Late payments and delinquencies are the biggest factors that determine your current credit score and, in turn, the mortgage rate that will be offered.  Late payments and delinquent balances make up approximately 35% of an individual’s overall credit score.

Late payments and delinquent balances will affect the type of loan and interest rate offered. You may want to get Everyday Loans to make sure you pay your mortgage. If your credit shows delinquent balances owed  then it will be wise to pay off the balances prior to applying for a home loan. Get OnQFinancial va home loans assistance if you are eligible to apply for it.

Debt to Income Ratios:

Along with reviewing your overall credit rating, a mortgage lender will also review how much credit you have and how much credit you are currently using.  For example, if you have accredit card with a credit limit of $1,000 and you consistently have a $950 balance then a mortgage lender may feel that you are “stretched” on your personal finances.

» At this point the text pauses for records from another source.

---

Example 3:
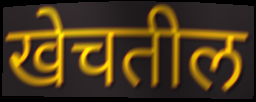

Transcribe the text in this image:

खेचतील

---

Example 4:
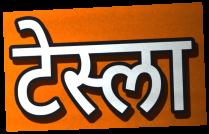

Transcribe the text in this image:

टेस्ला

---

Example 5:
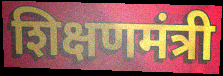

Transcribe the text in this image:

शिक्षणमंत्री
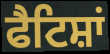
ਫੈਟਿਸ਼ਾਂ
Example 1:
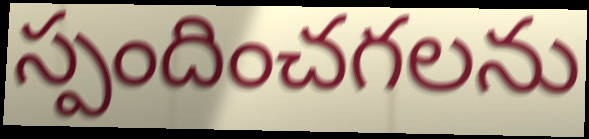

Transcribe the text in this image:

స్పందించగలను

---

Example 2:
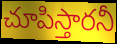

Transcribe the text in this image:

చూపిస్తారనీ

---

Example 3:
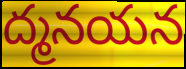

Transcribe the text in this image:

ద్మనయన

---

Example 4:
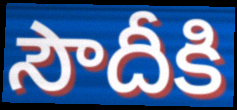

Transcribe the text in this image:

సౌదీకి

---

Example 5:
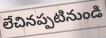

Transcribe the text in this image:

లేచినప్పటినుండి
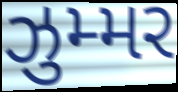
ઝુમ્મર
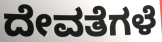
ದೇವತೆಗಳೆ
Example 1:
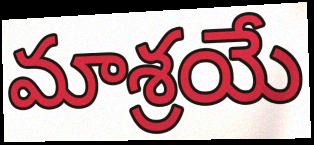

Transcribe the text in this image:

మాశ్రయే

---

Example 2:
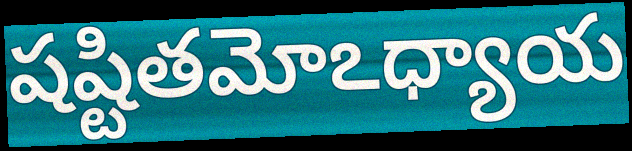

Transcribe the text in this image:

షష్టితమోఽధ్యాయ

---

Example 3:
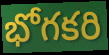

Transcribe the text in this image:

భోగకరి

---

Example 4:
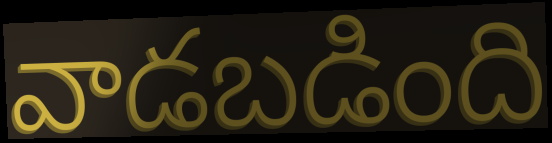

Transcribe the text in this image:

వాడబడింది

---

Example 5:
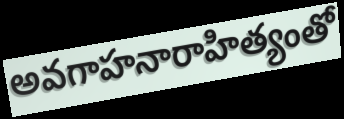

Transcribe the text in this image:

అవగాహనారాహిత్యంతో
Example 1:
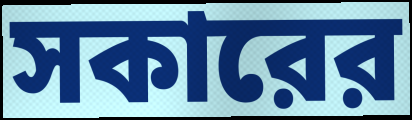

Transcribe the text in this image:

সকারের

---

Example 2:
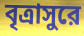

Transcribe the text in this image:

বৃত্রাসুরে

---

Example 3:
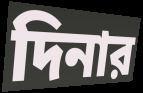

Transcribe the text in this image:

দিনার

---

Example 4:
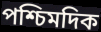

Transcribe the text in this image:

পশ্চিমদিক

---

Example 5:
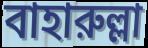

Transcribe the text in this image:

বাহারুল্লা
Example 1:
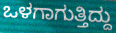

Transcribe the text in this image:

Rule of thumb:  keep the amount you owe  40% or under your current credit limits.  Doing so will show that you are not stretching your finances too thin and will provide your mortgage lender confidence that you can afford a new monthly payment.

Sent to Collections:

It is important to review your credit report in order to ensure that you have no collections reported.  If so, make certain to remediate the collection prior to applying for a home loan.  In order to purchase, a mortgage lender will require that all collections are paid in full.

Bankruptcy, Judgments or Liens:

Most should be aware of any bankruptcies, judgment of liens that may have been placed against you.  However, it will be important to review your credit report to confirm prior to seeing a mortgage lender.  The public records section located w/in your credit report will supply this particular information. (Source: www.checkpeople.com/public-records)

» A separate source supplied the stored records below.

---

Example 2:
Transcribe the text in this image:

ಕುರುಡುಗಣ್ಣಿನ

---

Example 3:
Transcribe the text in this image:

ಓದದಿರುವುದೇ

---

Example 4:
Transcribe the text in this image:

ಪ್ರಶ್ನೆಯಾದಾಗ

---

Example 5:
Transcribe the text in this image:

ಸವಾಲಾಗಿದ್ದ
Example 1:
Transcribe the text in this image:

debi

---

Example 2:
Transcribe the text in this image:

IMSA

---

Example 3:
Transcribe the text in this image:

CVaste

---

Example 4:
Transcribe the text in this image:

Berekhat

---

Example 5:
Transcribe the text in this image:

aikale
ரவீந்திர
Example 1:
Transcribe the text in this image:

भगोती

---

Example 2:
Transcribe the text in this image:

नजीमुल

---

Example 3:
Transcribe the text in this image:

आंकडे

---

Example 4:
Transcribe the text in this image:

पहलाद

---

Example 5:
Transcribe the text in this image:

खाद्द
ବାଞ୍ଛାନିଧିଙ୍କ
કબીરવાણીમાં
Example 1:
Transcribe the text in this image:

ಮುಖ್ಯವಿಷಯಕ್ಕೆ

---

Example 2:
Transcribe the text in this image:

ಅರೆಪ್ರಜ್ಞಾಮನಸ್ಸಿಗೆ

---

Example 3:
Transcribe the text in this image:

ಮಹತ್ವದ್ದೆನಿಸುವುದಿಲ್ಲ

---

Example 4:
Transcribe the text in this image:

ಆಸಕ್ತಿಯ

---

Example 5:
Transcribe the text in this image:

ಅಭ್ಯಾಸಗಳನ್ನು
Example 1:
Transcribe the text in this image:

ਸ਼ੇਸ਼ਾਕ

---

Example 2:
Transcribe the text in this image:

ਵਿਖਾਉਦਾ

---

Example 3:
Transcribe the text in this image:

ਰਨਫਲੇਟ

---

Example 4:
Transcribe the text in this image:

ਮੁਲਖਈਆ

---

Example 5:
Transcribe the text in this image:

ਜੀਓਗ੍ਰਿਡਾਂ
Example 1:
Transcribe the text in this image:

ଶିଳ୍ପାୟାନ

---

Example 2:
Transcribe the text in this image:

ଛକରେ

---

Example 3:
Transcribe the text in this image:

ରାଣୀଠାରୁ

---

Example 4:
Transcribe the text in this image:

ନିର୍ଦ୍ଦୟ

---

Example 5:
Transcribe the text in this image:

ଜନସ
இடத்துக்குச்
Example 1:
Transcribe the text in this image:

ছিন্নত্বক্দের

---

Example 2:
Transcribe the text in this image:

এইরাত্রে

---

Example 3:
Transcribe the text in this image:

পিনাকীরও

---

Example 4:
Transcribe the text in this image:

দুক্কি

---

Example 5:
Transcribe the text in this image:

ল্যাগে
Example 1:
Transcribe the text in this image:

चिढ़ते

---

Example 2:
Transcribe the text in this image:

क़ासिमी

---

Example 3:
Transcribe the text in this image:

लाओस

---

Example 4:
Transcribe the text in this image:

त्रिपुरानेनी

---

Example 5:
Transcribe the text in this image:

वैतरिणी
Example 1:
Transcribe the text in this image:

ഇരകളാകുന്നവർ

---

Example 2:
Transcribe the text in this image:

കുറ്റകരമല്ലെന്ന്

Closed or “never opened” credit accounts:

Ensure that you scan your credit report to ensure that any old or unused credit account are closed and that the closed dates are correct.  It is also important to make certain that you do not have any credit accounts that you do not remember opening.

Credit Inquiries:

Upon viewing yoru credit report you will notice a section which discloses who has been viewing your credit rating and report.  “Hard” inquiries (car loans, credit card application, etc) will typically affect your credit rating (albeit minimally).

A “soft” inquiry is when an entity views your credit report to verify that you have credit.  Examples of “soft” inquiries consist of:  home rental applications, mortgage applications and other types of credit inquires in which you do not need to obtain credit.  Soft inquiries typically do not affect credit scores.